Terapi gen sudah banyak digunakan untuk pengobata kanker, penyakit
kardiovaskuler, penyakit infeksius, penurunan fungsi metabolisme tubuh, penyakit
limfatik, hingga cedera akibat radiasi dan penyembuhan pascabedah. Namun, tidak
menutup kemungkinan berkembangnya terapi gen untuk mengobati jenis penyakit
lainnya. Gambar 11 menunjukkan beberapa jenis penyakit yang diasumsikan dapat
disembuhkan dengan terapi gen. Penyakit-penyakit tersebut dapat diterapi apabila gen
yang terkait dengan munculnya penyakit telah berhasil diidentifikasi dan dapat ditemukan
gen fungsional yang dapat mensubstitusi gen yang abnormal tadi. Urutan pertama
penyakit yang diterapi gen adalah kanker. Beberapa jenis kanker terutama yang terkait
dengan abnormalitas suatu gen telah berhasil diterapi dengan menyisipkan gen fungsional
tertentu (Johnson, 2017).
BAB III
PENUTUP
3.1 Kesimpulan
Terapi gen pada penyakit kanker rmasih dalam tahap penelitian, tetapi kemajuan yang
pesat telah diperoleh pada beberapa uji klinik. Walaupun banyak tantangan yang harus
dihadapi, namun metode ini, telah menunjukkan toleransi yang baik dan efektif bagi
sejumlah kanker. Secara umum, terapi gen dilakukan dengan cara mengganti atau
menginaktifkan gen yang tidak berfungsi, menambahkan gen fungsional, atau menyisipkan
gen ke dalam sel untuk membuat sel berfungsi normal. Pendekatan-pendekatan dalam
pengobatan kanker untuk terapi gen dapat dilakukan dengan koreksi kecepatan pertumbuhan
pada sel-sel kanker, kontrol kematian sel, membuat sistem imun membunuh sel-sel kanker
dan dengan strategi bunuh diri. Untuk pasien-pasien dengan kanker yang tidak responsif
terhadap penanganan konvensional, maka terapi gen tampaknya perlu dipertimbangkan.

3.2 Saran
-
DAFTAR PUSTAKA
Kachroo, S., & Gowder, S. J. T. (2016). Gene therapy: An overview. Gene Technology, 5, 1
Mali, S. (2013). Delivery systems for gene therapy. Indian Journal of Human Genetics, 19, 3-8.
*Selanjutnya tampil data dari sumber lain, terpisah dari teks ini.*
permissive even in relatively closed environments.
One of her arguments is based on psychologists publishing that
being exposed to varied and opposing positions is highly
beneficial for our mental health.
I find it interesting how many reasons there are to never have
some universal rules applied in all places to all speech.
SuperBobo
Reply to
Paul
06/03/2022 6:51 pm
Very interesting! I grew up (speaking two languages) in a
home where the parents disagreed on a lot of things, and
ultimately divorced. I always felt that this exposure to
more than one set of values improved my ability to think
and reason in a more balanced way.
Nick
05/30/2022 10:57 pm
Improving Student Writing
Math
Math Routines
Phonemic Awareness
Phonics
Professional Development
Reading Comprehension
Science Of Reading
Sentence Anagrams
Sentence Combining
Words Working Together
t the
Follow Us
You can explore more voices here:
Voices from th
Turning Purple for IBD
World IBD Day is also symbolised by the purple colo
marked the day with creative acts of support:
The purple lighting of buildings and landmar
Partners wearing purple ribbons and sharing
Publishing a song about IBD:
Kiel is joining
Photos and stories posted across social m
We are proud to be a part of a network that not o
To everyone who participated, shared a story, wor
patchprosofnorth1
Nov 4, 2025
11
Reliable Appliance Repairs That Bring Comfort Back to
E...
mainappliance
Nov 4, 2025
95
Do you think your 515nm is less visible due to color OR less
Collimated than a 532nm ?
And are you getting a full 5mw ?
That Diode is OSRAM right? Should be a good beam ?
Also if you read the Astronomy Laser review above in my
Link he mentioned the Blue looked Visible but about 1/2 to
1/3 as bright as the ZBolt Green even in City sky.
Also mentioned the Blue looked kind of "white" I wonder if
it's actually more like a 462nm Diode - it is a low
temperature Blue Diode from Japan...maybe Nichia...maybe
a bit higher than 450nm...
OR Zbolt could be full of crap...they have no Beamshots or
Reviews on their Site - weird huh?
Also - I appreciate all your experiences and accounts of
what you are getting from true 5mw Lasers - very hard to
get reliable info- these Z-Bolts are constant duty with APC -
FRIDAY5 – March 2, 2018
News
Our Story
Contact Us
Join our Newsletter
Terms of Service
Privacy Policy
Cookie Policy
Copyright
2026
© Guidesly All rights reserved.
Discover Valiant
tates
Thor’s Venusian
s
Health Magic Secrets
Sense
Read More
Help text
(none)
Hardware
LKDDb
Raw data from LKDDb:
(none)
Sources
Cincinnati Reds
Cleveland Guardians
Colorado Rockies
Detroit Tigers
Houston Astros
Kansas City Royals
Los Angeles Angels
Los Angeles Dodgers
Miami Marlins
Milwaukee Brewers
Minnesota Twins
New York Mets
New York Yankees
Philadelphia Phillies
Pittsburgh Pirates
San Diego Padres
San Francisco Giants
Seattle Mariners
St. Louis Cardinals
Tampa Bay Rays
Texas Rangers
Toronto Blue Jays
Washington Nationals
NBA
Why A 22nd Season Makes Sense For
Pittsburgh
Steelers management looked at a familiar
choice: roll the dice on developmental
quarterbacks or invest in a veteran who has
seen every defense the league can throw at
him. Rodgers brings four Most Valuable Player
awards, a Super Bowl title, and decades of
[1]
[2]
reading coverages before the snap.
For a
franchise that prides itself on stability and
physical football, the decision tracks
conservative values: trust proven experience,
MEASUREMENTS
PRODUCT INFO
Maurya, S. K., Srivastava, S., & Joshi, R. K., (2009). Retroviral vectors and gene therapy: an
update. Indian Journal of Biotechnology, 8, 349-357. Miesfeld, R. L. (2000). Gene therapy.
Retrieved from http://cbc.arizona.edu/cla sses/bioc471/pages/Lecture24.html Misra, S. (2013).
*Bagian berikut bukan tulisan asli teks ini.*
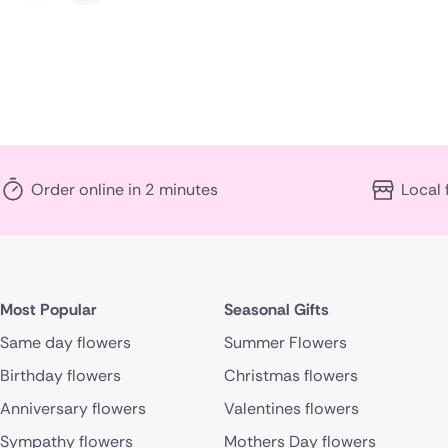
Order online in 2 minutes
Local 
Most Popular
Seasonal Gifts
Same day flowers
Summer Flowers
Birthday flowers
Christmas flowers
Anniversary flowers
Valentines flowers
Sympathy flowers
Mothers Day flowers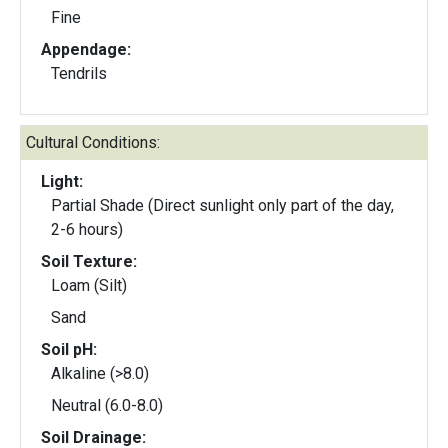
Fine
Appendage:
Tendrils
Cultural Conditions:
Light:
Partial Shade (Direct sunlight only part of the day,
2-6 hours)
Soil Texture:
Loam (Silt)
Sand
Soil pH:
Alkaline (>8.0)
Neutral (6.0-8.0)
Soil Drainage: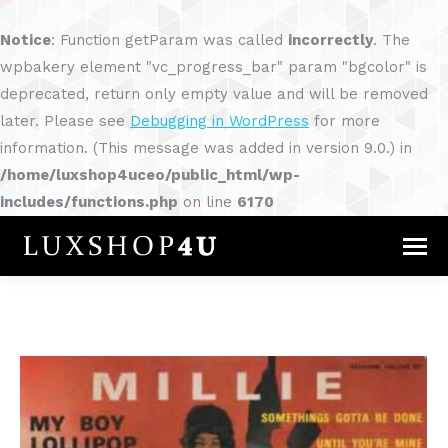
Notice
: Function getParam was called
incorrectly
. The
wpbakery element "vc_progress_bar" param "bgcolor" is
deprecated, return only empty value and will be removed
later. Please see
Debugging in WordPress
for more
information. (This message was added in version 9.0.) in
/home/luxshop4uceo/public_html/wp-
includes/functions.php
on line
6170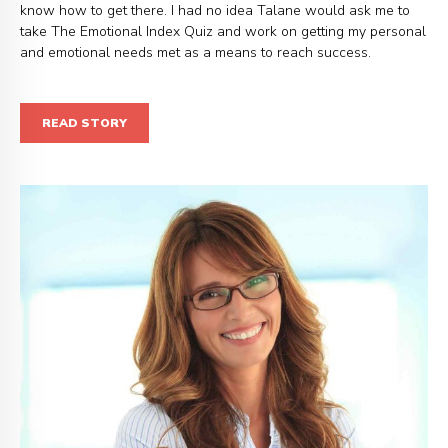
know how to get there. I had no idea Talane would ask me to
take The Emotional Index Quiz and work on getting my personal
and emotional needs met as a means to reach success.
READ STORY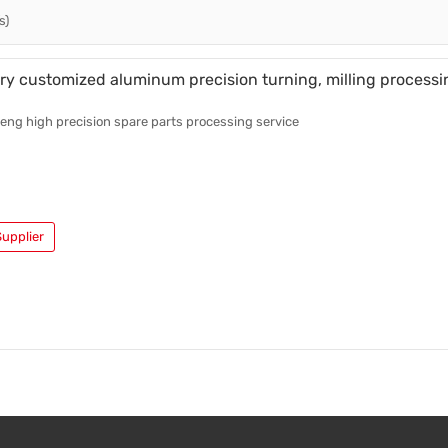
s)
Casting Parts
Welding Parts
ry customized aluminum precision turning, milling processi
Heat Treatment And Surface Treatment
ng high precision spare parts processing service
Mould
upplier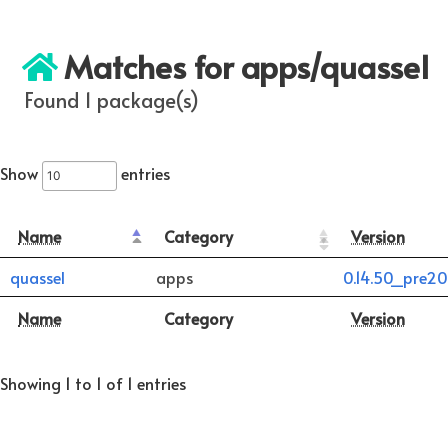
Matches for apps/quassel
Found 1 package(s)
Show
entries
Name
Category
Version
quassel
apps
0.14.50_pre2
Name
Category
Version
Showing 1 to 1 of 1 entries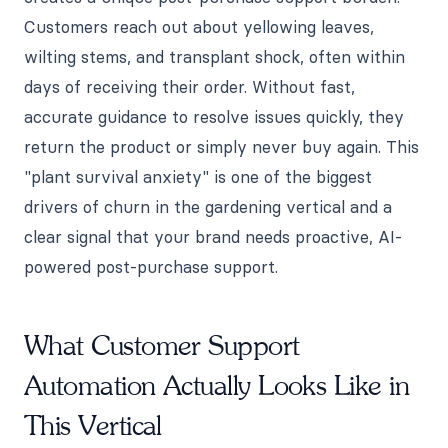
Customers reach out about yellowing leaves,
wilting stems, and transplant shock, often within
days of receiving their order. Without fast,
accurate guidance to resolve issues quickly, they
return the product or simply never buy again. This
"plant survival anxiety" is one of the biggest
drivers of churn in the gardening vertical and a
clear signal that your brand needs proactive, AI-
powered post-purchase support.
What Customer Support
Automation Actually Looks Like in
This Vertical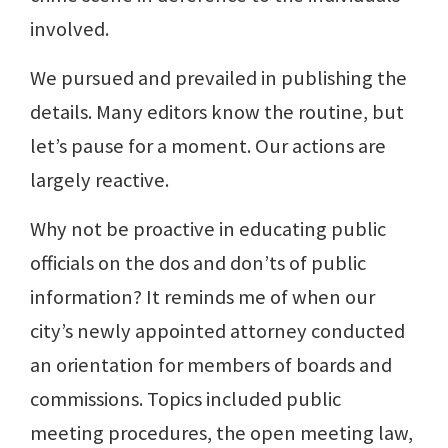
involved.
We pursued and prevailed in publishing the
details. Many editors know the routine, but
let’s pause for a moment. Our actions are
largely reactive.
Why not be proactive in educating public
officials on the dos and don’ts of public
information? It reminds me of when our
city’s newly appointed attorney conducted
an orientation for members of boards and
commissions. Topics included public
meeting procedures, the open meeting law,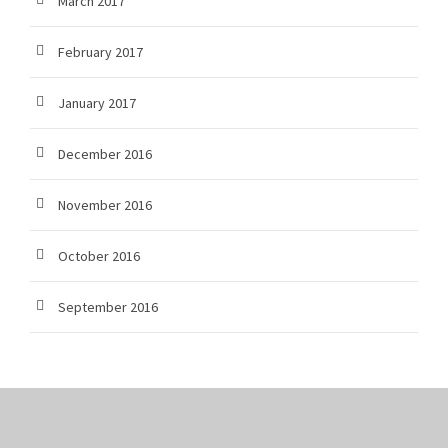
March 2017
February 2017
January 2017
December 2016
November 2016
October 2016
September 2016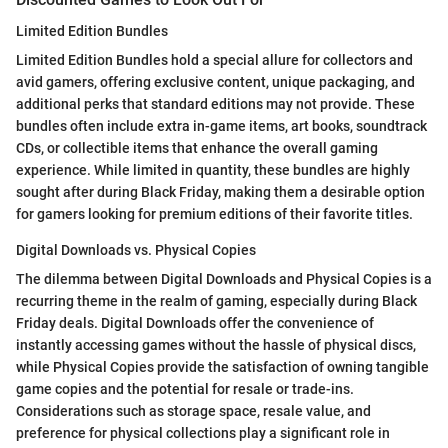
Limited Edition Bundles
Limited Edition Bundles hold a special allure for collectors and
avid gamers, offering exclusive content, unique packaging, and
additional perks that standard editions may not provide. These
bundles often include extra in-game items, art books, soundtrack
CDs, or collectible items that enhance the overall gaming
experience. While limited in quantity, these bundles are highly
sought after during Black Friday, making them a desirable option
for gamers looking for premium editions of their favorite titles.
Digital Downloads vs. Physical Copies
The dilemma between Digital Downloads and Physical Copies is a
recurring theme in the realm of gaming, especially during Black
Friday deals. Digital Downloads offer the convenience of
instantly accessing games without the hassle of physical discs,
while Physical Copies provide the satisfaction of owning tangible
game copies and the potential for resale or trade-ins.
Considerations such as storage space, resale value, and
preference for physical collections play a significant role in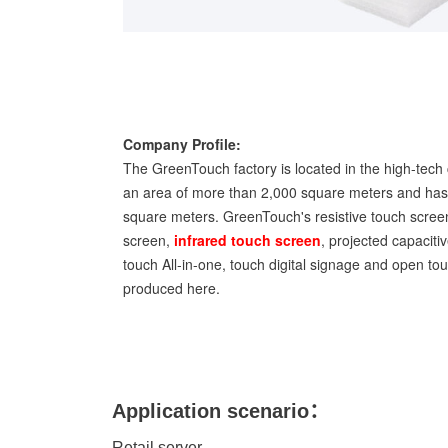
Company Profile:
The GreenTouch factory is located in the high-tech 
an area of more than 2,000 square meters and has 
square meters. GreenTouch's resistive touch screen
screen,
infrared touch screen
, projected capaciti
touch All-in-one, touch digital signage and open t
produced here.
Application scenario：
Retail server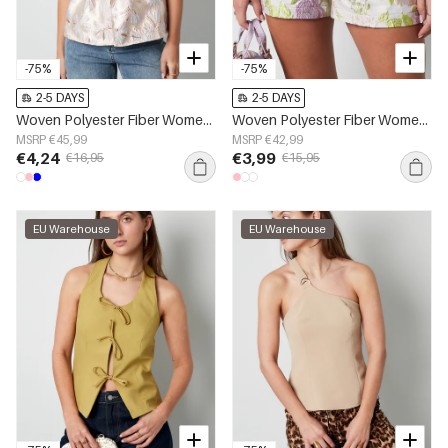
-75%
-75%
2-5 DAYS
2-5 DAYS
Woven Polyester Fiber Women's Short Sleeve Top Elegant Floral Print
Woven Polyester Fiber Women's Shorts Elegant Floral Print
MSRP €45,99
MSRP €42,99
€4,24
€3,99
€16,95
€15,95
EU Warehouse
EU Warehouse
Human gene therapy: a brief overview of the genetic revolution. Journal of the Association of
Physicians of India, 61, 41-47. Molina, F. M. (2013). Gene Therapy: Tools and Potential
Applications. Croatia. InTech. Moraes, F. & Góes, A., (2016). A decade of human genome
project conclusion: Scientific diffusion about our genome knowledge. Biochemistry and
Molecular Biology Education, 44, 215-223.